護國宗師一般都居住在皇宮之中,避免有喪心病狂的宗師直接潛入刺殺皇帝。
不過他們這些自他國投靠而來的宗師們,還算不上是夏朝的護國宗師,即使王莽給的待遇一樣,信任程度也不一樣。
讓他們也一同居住在皇宮,即是表明重視,也是一種監管,畢竟宗師在外,大可擔得為所欲為幾個字,而在眾人的眼皮子底下,終究要不看僧面看佛面,要點臉面。
除此之外,還有一種隱形的好處,那就是如果有什麽事情需要他們去做,方便第一時間告知
是的,別看顧擔相當的清閑,那是因為本就沒人敢使喚他,那位爺不給人找事兒,便已是天大的幸事。
可對於他們這些投靠的宗師而言,王莽就沒有客氣過。
當初夏朝剛剛立國,便讓他們‘南征北戰’,乾翻了一大票仍舊做著白日夢的反賊,以及幫忙穩定各地的治安,這一忙就是好幾年。
此後又施行攤丁入畝之策,人手不足,宗師便被當成了中樞的節點——別管他們懂不懂經世濟民之道,只要保證完成任務就足夠了,這又是好幾年。
當時夏朝成立時間不算長,缺人手,他們又是剛剛投身夏朝,一個個都心甘情願的被使喚,說一聲任勞任怨也不為過。
本以為渡過夏朝最為艱難的時間後,便還可像是之前待在自己的國度一樣,享受清閑而自由的日子。
萬萬未曾想到,王莽好像用宗師給用上癮了。
哪裡發生了天災人禍,需要派人過去賑災、調查的時候,竟直接開始調度宗師了!
民間有句話說的很好:殺雞焉用牛刀?
宗師,是這麽用的嗎?!
看看當初大月的宗師都是什麽樣子吧!
墨丘,好家夥,已被稱為至聖先師,這個不比也罷。
黃朝,唔,也算是不世之豪傑,威名赫赫!
就算相對拉跨一點的白蓮教主,都偷偷滅了大月皇庭,說出去那也是名震一方的造反頭子,家學淵源!
這幾個人哪個不是宗師?
再有天賦才情,不成宗師,也難以顯現於世!
這就是宗師帶給人的自信。
他們這些宗師就算比不得墨丘,還能比白蓮教主差?
區別只是他們沒有搞事兒而已!
皇帝都要給宗師幾分面子,絕非是胡言亂語之言。
更準確一點的說,應該是宗師樂意搭理皇帝,皇帝才是皇帝,宗師不想理會皇帝,皇帝算老幾?
是他們願意給皇帝面子,而不是皇帝非要給他們面子!
正是因此,哪怕護國宗師,都有相當的自由,不可能像是臣子那樣唯命是從,皇帝也沒有資格去對宗師指手畫腳,最多也只能是眼不見心不煩,拜拜了您嘞。

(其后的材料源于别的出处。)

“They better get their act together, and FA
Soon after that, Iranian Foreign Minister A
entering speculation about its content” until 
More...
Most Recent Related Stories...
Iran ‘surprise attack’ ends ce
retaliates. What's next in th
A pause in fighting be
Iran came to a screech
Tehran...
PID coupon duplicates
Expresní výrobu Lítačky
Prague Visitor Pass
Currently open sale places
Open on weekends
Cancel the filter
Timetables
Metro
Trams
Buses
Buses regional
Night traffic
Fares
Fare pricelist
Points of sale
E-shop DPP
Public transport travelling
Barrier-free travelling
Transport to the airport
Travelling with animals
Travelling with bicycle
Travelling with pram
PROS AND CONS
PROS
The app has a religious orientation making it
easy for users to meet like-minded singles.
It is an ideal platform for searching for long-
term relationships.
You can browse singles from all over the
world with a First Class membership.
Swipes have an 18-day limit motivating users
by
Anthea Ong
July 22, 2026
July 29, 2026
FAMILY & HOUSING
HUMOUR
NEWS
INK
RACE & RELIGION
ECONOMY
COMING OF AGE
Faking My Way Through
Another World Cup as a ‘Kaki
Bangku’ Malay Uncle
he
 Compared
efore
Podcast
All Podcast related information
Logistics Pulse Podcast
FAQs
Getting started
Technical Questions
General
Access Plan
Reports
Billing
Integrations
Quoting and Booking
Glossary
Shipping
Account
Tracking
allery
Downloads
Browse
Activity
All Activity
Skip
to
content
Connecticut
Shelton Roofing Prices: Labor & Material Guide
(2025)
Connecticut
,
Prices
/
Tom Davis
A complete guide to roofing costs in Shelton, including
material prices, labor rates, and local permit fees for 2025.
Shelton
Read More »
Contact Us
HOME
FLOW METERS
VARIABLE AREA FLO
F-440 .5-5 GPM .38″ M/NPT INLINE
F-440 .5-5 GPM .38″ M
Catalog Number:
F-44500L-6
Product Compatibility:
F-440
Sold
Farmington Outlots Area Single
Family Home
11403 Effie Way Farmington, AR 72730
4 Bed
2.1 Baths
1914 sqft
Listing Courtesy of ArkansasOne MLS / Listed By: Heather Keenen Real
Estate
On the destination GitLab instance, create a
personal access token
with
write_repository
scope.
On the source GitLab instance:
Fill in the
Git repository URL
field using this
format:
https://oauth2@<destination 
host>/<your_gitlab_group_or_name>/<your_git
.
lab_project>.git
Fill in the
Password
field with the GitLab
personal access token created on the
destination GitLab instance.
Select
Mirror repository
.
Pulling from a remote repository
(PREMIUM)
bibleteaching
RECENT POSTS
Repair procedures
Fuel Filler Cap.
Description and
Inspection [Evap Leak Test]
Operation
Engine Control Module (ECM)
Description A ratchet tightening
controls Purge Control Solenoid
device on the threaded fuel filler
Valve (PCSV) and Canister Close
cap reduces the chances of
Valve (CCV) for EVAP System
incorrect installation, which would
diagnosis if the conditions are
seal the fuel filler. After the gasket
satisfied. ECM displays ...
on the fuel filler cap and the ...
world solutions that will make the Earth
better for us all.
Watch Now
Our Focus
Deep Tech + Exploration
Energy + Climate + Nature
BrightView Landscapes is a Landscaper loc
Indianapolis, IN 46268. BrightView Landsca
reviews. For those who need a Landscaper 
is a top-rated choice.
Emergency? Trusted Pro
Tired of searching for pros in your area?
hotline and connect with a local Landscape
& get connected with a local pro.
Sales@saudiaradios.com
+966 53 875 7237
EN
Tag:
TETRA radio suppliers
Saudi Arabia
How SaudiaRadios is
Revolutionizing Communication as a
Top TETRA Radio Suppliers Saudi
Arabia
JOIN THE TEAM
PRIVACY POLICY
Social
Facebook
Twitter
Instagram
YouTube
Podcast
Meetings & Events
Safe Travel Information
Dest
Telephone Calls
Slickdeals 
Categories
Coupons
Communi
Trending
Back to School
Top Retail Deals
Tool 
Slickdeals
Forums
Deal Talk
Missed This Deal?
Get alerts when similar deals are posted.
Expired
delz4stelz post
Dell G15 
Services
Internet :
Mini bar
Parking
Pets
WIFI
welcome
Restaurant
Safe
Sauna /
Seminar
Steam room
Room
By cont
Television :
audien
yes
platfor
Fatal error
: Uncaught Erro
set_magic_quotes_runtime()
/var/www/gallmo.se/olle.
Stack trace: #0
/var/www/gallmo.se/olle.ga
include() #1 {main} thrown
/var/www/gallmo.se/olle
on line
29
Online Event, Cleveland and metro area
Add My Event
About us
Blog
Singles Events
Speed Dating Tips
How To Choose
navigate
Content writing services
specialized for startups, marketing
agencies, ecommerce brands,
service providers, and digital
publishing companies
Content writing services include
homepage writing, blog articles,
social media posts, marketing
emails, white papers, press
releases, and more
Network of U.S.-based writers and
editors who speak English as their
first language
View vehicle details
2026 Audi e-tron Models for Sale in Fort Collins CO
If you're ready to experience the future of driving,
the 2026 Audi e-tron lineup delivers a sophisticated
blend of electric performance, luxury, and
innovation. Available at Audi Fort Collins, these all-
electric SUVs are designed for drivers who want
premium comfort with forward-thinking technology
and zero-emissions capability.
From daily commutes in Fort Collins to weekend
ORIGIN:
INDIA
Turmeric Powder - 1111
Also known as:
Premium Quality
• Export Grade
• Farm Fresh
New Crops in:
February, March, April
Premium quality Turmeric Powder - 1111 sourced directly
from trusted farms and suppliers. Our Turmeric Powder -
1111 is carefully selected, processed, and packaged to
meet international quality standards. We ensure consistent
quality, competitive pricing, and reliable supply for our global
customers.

自宗師之禍到大月滅亡之前,無數宗師都是這麽過來的,早已經習慣了這份超然的地位。
將宗師當牛馬使喚,敢這麽心大的皇帝,早就從皇位上字面意義的滾下去了。
奈何,自從顧擔出現之後,就不一樣了。
宗師已不再是塵世的絕對頂峰,甚至宗師最可怕的殺手鐧,舍命一擊都拿人家沒辦法,在這位沒掛掉之前,所有處在他周邊的宗師,都必須字面意義上的低人一等。
依靠武力取得的地位,在面對更強的武力時,理所當然的盡落下風,這沒有什麽好抱怨的。
更何況他們主動投靠過來,本就是有求於人,被當做牛馬使喚也是自找的,並非強迫。
那王莽每次有事相求,都是擺出一張笑臉,客客氣氣,禮儀周到,更是挑不出半點的毛病,要想借王莽的不尊重說事兒,也完全不成立。
而且王莽也從未讓他們立過什麽軍令狀,每次都是說盡量、盡可能、最好、不成也沒事兒.
宗師都動身了,豈有不成之理?!
做不成,究竟是在惡心王莽,還是在說自己無能?
宗師丟不起那個臉!
當然,他們還有一個選擇。
那就是直接拒絕,表明老子不乾,便是夏皇也得往後稍稍。
但這都過去三十四年了,還沒有一個宗師這麽拒絕過。
王莽交給他們的任務,也都是盡善盡美的完成,從未刻意的拖延或使壞。
誰讓他們有求於人呢?
有求於人啊.
便是被無數武者視為信仰的宗師,凡塵中說書故事裡神龍見首不見尾,瀟灑快活一生的宗師,一旦到了有求於人的時候,也終究不負宗師的風采。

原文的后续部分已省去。